It’s almost like money growing on trees.

A new city report has counted, measured and placed a monetary value on nearly every tree on city property.

And, at least according to the report, there are a lot of trees in town worth more than the cars parked next to them.

The inventory, presented to the Spokane Park Board this month, lists 86,554 trees that have a total value of $382,444,340. More than 13,000 of them are valued at more than $10,000 apiece. The most expensive is listed at $60,700. 

The purpose wasn’t about cashing in on the city’s urban forest, at least not in a traditional sense.

Angel Spell, Spokane’s urban forester, said the goal is to use the report to determine the needs of city trees. Among the questions it will help answer, she said: Where should more trees be planted? What species should be added? Where could more trees be planted to prevent untreated stormwater from flowing into the Spokane River? 

“The most important information I’m hoping to get from that inventory is ‘Where do we go from here?’ ” she said.

But the values are important, she said. After the 1996 ice storm, a major winter freezing rain event that damaged thousands of trees across the city, Spokane was able to make a claim with the Federal Emergency Management Administration based on the value of lost trees because it had just completed the previous inventory, Spell said.

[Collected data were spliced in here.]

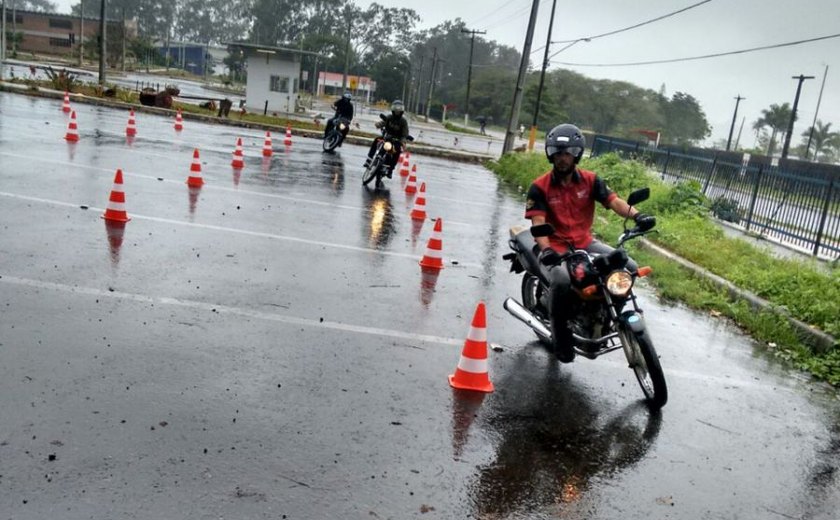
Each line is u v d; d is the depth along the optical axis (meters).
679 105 124.94
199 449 3.93
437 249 8.93
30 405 4.17
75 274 6.71
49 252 7.27
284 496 3.59
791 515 4.09
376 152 15.43
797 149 105.00
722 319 8.50
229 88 81.94
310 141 26.11
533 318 6.35
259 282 7.27
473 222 13.12
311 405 4.66
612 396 5.55
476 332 5.29
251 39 147.00
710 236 13.05
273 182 14.15
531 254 6.37
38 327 5.35
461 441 4.46
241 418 4.35
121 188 9.02
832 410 5.89
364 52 148.38
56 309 5.77
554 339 5.64
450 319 6.97
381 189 15.45
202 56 141.75
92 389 4.47
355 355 5.66
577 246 5.86
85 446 3.81
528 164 23.25
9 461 3.58
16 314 5.55
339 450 4.13
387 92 118.38
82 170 12.27
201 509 3.39
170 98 30.64
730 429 5.21
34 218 8.55
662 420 5.20
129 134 18.70
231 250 8.38
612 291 5.22
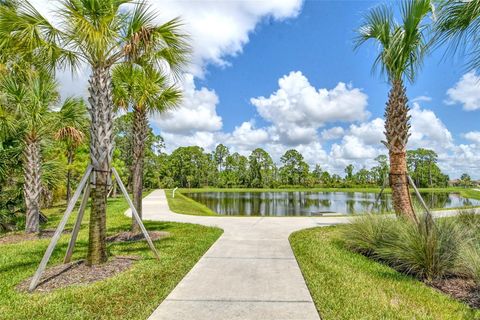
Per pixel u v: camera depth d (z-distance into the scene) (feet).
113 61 15.83
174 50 17.34
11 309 10.74
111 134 16.07
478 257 12.89
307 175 244.42
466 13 9.42
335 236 23.77
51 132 28.07
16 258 18.28
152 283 13.23
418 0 19.65
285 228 29.12
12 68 24.47
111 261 16.37
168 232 26.43
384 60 21.72
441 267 13.79
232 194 153.28
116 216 40.32
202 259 17.56
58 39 15.46
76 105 28.17
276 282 13.58
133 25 15.94
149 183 174.29
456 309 10.74
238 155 247.91
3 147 27.30
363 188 231.50
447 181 241.14
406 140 21.74
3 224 32.22
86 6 13.75
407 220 18.52
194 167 223.30
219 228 28.81
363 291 12.39
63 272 14.69
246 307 11.00
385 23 22.17
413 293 12.21
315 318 10.13
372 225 18.89
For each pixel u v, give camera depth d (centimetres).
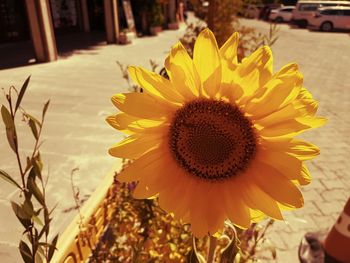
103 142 497
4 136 505
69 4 1998
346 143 668
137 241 257
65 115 620
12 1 1552
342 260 323
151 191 111
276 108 97
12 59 1222
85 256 276
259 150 107
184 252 234
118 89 830
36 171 116
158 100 106
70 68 1087
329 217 427
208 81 101
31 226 120
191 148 110
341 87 1096
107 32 1653
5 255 256
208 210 109
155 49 1524
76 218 285
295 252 361
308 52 1728
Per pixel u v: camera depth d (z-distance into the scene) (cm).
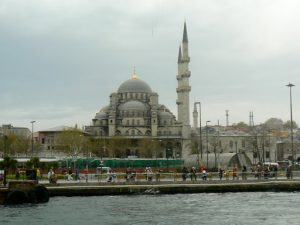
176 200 6612
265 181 8131
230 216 5219
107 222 4881
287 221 4900
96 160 13338
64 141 19112
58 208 5875
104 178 9131
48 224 4784
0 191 6284
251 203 6275
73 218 5128
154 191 7400
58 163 12194
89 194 7194
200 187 7581
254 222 4847
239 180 8188
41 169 10288
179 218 5097
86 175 7956
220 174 8488
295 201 6488
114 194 7281
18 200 6288
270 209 5725
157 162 14025
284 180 8262
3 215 5334
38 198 6438
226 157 12525
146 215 5303
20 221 4950
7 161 8888
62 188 7106
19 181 6397
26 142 19625
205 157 14012
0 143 17662
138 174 8362
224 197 6969
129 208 5853
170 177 9562
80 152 19050
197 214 5369
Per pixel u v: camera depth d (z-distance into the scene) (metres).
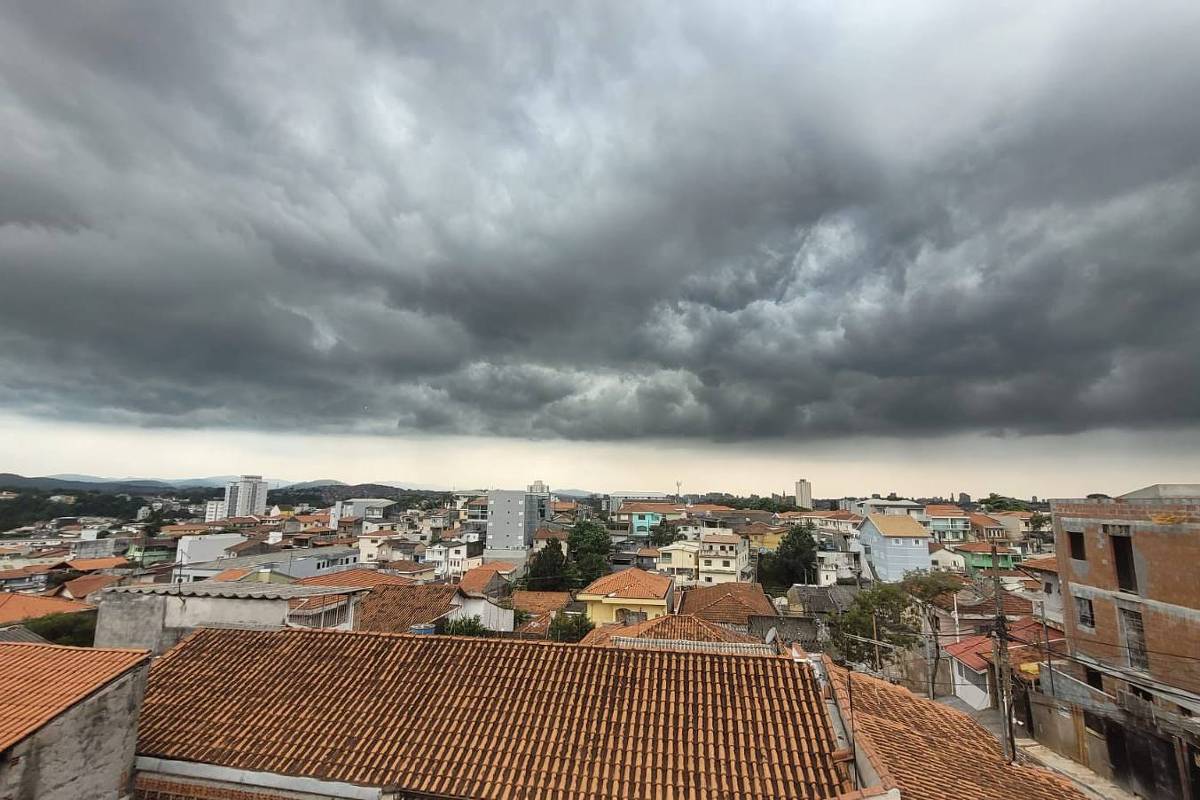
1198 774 16.41
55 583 67.50
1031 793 10.34
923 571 55.75
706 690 11.15
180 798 10.19
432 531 120.06
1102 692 20.45
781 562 79.94
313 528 119.75
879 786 7.50
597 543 83.81
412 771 9.65
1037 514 95.75
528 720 10.66
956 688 31.27
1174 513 19.67
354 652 13.05
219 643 13.76
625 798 8.88
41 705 9.17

The report employs a standard formula, also used by courts, to determine the value of trees, she said. Factors include a tree’s size, location and species; the replacement value also takes into consideration that a 100-year-old shade tree can’t simply be replaced by planting a sapling.

The inventory, which counted nearly 375 different species on city property, includes all trees on street rights-of-way and most parks, though about 25 mostly smaller parks are still to be completed. The inventory also excludes city conservation lands that are maintained as natural areas, such as Palisades Park.

Nearly all the inventory of trees along streets was completed by Davey Resource Group, based in Ohio, in an up-to-$250,000 contract that was paid for through stormwater fees. Park trees were reviewed by city urban forestry staff members.

City utility officials have taken an increased interest in trees as they prepare to slow the flow of untreated stormwater into the Spokane River. Rain that falls into streets picks up contaminants along the way to the river. But a substantial amount of rain that lands on trees just evaporates.

Park Director Leroy Eadie said the information will help the city apply for grants that could pay to plant more trees.

The new report lists each tree’s species, trunk diameter, height, condition and value. If the tree is between a street and sidewalk, it lists the width of the planting strip. That information is important when determining what species should be planted without threatening the sidewalk and hasn’t been recorded in other places at City Hall, Spell said.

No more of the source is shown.